→ EXERCISE DESCRIPTION
Character for character, give back every line below.

BEGIN INPUT FOR THIS TASK

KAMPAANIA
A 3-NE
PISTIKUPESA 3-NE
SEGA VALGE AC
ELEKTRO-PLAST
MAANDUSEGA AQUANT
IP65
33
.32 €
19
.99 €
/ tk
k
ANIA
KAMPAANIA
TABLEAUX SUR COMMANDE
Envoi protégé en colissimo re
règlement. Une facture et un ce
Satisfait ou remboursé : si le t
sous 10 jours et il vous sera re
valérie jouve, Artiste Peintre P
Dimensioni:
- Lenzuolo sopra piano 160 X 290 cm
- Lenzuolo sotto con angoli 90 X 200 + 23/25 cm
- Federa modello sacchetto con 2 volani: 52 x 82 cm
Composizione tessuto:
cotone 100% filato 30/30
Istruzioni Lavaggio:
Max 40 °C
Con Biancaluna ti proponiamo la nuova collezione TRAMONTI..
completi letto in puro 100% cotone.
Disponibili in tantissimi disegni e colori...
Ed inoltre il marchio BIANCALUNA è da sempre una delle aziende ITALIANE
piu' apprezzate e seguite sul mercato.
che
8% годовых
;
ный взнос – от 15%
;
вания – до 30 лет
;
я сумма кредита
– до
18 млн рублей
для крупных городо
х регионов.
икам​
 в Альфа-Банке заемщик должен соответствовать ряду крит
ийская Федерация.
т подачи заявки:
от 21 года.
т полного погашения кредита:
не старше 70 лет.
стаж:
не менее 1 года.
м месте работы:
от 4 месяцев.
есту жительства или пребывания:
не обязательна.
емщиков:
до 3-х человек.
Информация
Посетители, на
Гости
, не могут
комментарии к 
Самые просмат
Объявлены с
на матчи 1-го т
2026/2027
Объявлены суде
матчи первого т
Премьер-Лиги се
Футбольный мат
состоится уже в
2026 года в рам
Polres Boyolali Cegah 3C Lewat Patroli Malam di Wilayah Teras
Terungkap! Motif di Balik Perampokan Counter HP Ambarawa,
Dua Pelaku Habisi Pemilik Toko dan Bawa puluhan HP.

END INPUT FOR THIS TASK

→ EXERCISE ANSWER
KAMPAANIA
A 3-NE
PISTIKUPESA 3-NE
SEGA VALGE AC
ELEKTRO-PLAST
MAANDUSEGA AQUANT
IP65
33
.32 €
19
.99 €
/ tk
k
ANIA
KAMPAANIA
TABLEAUX SUR COMMANDE
Envoi protégé en colissimo re
règlement. Une facture et un ce
Satisfait ou remboursé : si le t
sous 10 jours et il vous sera re
valérie jouve, Artiste Peintre P
Dimensioni:
- Lenzuolo sopra piano 160 X 290 cm
- Lenzuolo sotto con angoli 90 X 200 + 23/25 cm
- Federa modello sacchetto con 2 volani: 52 x 82 cm
Composizione tessuto:
cotone 100% filato 30/30
Istruzioni Lavaggio:
Max 40 °C
Con Biancaluna ti proponiamo la nuova collezione TRAMONTI..
completi letto in puro 100% cotone.
Disponibili in tantissimi disegni e colori...
Ed inoltre il marchio BIANCALUNA è da sempre una delle aziende ITALIANE
piu' apprezzate e seguite sul mercato.
che
8% годовых
;
ный взнос – от 15%
;
вания – до 30 лет
;
я сумма кредита
– до
18 млн рублей
для крупных городо
х регионов.
икам​
 в Альфа-Банке заемщик должен соответствовать ряду крит
ийская Федерация.
т подачи заявки:
от 21 года.
т полного погашения кредита:
не старше 70 лет.
стаж:
не менее 1 года.
м месте работы:
от 4 месяцев.
есту жительства или пребывания:
не обязательна.
емщиков:
до 3-х человек.
Информация
Посетители, на
Гости
, не могут
комментарии к 
Самые просмат
Объявлены с
на матчи 1-го т
2026/2027
Объявлены суде
матчи первого т
Премьер-Лиги се
Футбольный мат
состоится уже в
2026 года в рам
Polres Boyolali Cegah 3C Lewat Patroli Malam di Wilayah Teras
Terungkap! Motif di Balik Perampokan Counter HP Ambarawa,
Dua Pelaku Habisi Pemilik Toko dan Bawa puluhan HP.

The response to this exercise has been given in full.